Academically, Uyterhoeven was interested in middle management, something understudied at the time, Moon said. Other topics of interest included domestic and international economy and business and government interactions.
The center of his academic life was pedagogy, and many of his writings were teaching materials for course development rather than academic articles for publication.
Yet Uyterhoeven’s path to discover his passion for teaching was far from straightforward. Born on August 6, 1931 in Eindhoven, Netherlands, he grew up facing food shortages, bombings, and separation from his father during World War II under Nazi occupation. According to family members, young Uyterhoeven had to navigate crossing the Nazi-protected border to Belgium by himself to visit his father.
When he was 17 years old, Uyterhoeven moved to Switzerland, where he finished high school and earned a law degree. He then received a scholarship to come to the U.S. and enrolled at the Business School, becoming a Baker Scholar with High Distinction in 1957.
After graduating, Uyterhoeven decided to work as a research associate for a visiting Harvard professor at a prominent Swiss business school. Several times during that year, the Business School professor he was working with had scheduling conflicts with his class and asked Uyterhoeven to teach in his stead. That was when Uyterhoeven fell in love with the theatricality of teaching.
In addition to his teaching, Uyterhoeven brought the same energy and conscientiousness to a variety of administrative roles as well. Over the course of his career, he worked in several positions at the Business School and set the model for reunions, developed corporate and public relations, and oversaw extensive campus renovations.
“You and I could walk together around the Business School and I could point out many things and say ‘that is Hugo,’” said Angela Q. Crispi, Business School executive dean for administration.
Crispi described a meeting where Uyterhoeven brought three separate flip charts and ran between each of them with colored pens to capture the ideas of his colleagues. When renovating faculty offices, he built mock-ups of three potential layouts and had professors test them for a year.
“He had this ability to go from a vision to how to implement at a micro level,” Crispi said.

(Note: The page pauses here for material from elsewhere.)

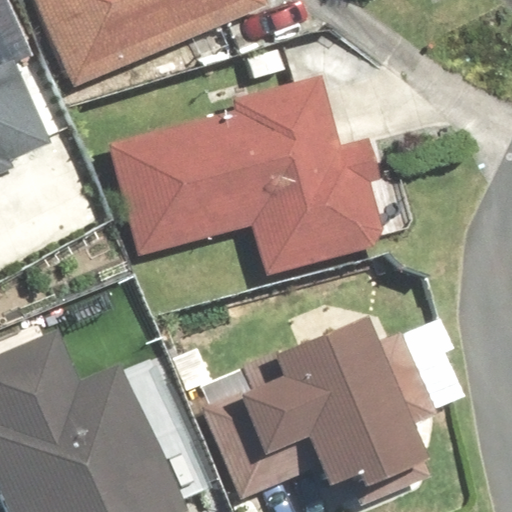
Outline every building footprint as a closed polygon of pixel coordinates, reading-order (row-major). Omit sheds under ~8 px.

Uyterhoeven even extended his administrative talents beyond the Business School—to Weston, Mass., where he lived for more than 40 years, and to John’s Island in Vero Beach, Fla., where he retired with his wife, Julie Zhu. Moon recalled how as president of the Weston Forest and Trail Association, her father ultimately doubled the acreage of conservation land and trails. He even used a connection with a former student to acquire free trail markers made of scrap aluminum.
Upon retirement, he served as president of his condominium association for seven years, restructuring their finances, improving their hurricane insurance, and enacting physical renovations to the building.
He also co-chaired a business and economic history lecture series at the John’s Island Club called the Gold Seminar.
“Hugo wanted more in retirement than golf and tennis,” George D. Higgs, the other co-chair of the Gold Seminar, wrote in an email. “You knew you were in the presence of greatness.”
Uyterhoeven loved jazz and had a comprehensive CD collection ranging from household names like Billie Holiday and Ella Fitzgerald to more niche singers like Blossom Dearie and Eartha Kitt. Moon said his biggest advice was to never take yourself too seriously–and to never bounce a check.
“For me and for so many of us he has always been our rock,” Moon said. “Somehow I feel a strength and a readiness to know that all of the things I’ve learned from him are a part of me now.”
Uyterhoeven is survived by his wife, Julie Zhu, and five daughters.